The integration of Sun's software will help the company implement the flat-fee and utility-pricing models. Sun is unable to say when it will offer completely integrated software that includes directory server, identity server, portal server, application server, clustering, and messaging apps. But Jonathan Schwartz, executive VP for Sun Software, expects that weaving the company's software together will let it cut prices significantly.
According to Sun's vision, a company with 20,000 employees could expect the cost of this integrated software to be only 10% of the cost to purchase, implement, and integrate the individual apps. By cutting such costs, Sun hopes to compete in the small- and midsize-business software market against Microsoft.
"We'll sell our software at 50% (the cost) of what Microsoft offers," Schwartz says. Sun can afford to do this, he adds, because small and midsize businesses are a new market for the company, and it can always make up the margins on the hardware it sells. "One of our goals is to move software integration off the customer's (profit-and-loss calculations) and onto Sun's P&L," Schwartz says.
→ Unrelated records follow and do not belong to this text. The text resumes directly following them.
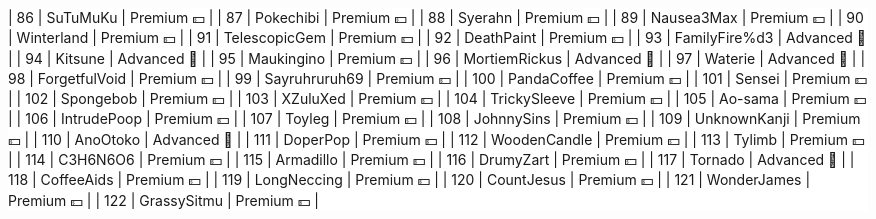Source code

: | 86 | SuTuMuKu      | Premium  💵 |
| 87 | Pokechibi     | Premium  💵 |
| 88 | Syerahn       | Premium  💵 |
| 89 | Nausea3Max    | Premium  💵 |
| 90 | Winterland    | Premium  💵 |
| 91 | TelescopicGem | Premium  💵 |
| 92 | DeathPaint    | Premium  💵 |
| 93 | FamilyFire%d3 | Advanced 💎 |
| 94 | Kitsune       | Advanced 💎 |
| 95 | Maukingino    | Premium  💵 |
| 96 | MortiemRickus | Advanced 💎 |
| 97 | Waterie       | Advanced 💎 |
| 98 | ForgetfulVoid | Premium  💵 |
| 99 | Sayruhruruh69 | Premium  💵 |
| 100 | PandaCoffee  | Premium  💵 |
| 101 | Sensei       | Premium  💵 |
| 102 | Spongebob    | Premium  💵 |
| 103 | XZuluXed     | Premium  💵 |
| 104 | TrickySleeve | Premium  💵 |
| 105 | Ao-sama      | Premium  💵 |
| 106 | IntrudePoop  | Premium  💵 |
| 107 | Toyleg       | Premium  💵 |
| 108 | JohnnySins   | Premium  💵 |
| 109 | UnknownKanji | Premium  💵 |
| 110 | AnoOtoko     | Advanced 💎 |
| 111 | DoperPop     | Premium  💵 |
| 112 | WoodenCandle | Premium  💵 |
| 113 | Tylimb       | Premium  💵 |
| 114 | C3H6N6O6     | Premium  💵 |
| 115 | Armadillo    | Premium  💵 |
| 116 | DrumyZart    | Premium  💵 |
| 117 | Tornado      | Advanced 💎 |
| 118 | CoffeeAids   | Premium  💵 |
| 119 | LongNeccing  | Premium  💵 |
| 120 | CountJesus   | Premium  💵 |
| 121 | WonderJames  | Premium  💵 |
| 122 | GrassySitmu  | Premium  💵 |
As vague as Sun's time frame is for delivering a completely integrated software and operating-system package, the company's plan for offering software on a per-use basis is even less clear. Schwartz admits he's not a big advocate of usage-based software pricing because of the difficulty of finding a unit to measure and bill for usage. But, he admits, "there appears to be a euphoria in the market over this."
Sun plans to extend metered and flat-fee pricing to users of its Linux-based software as well.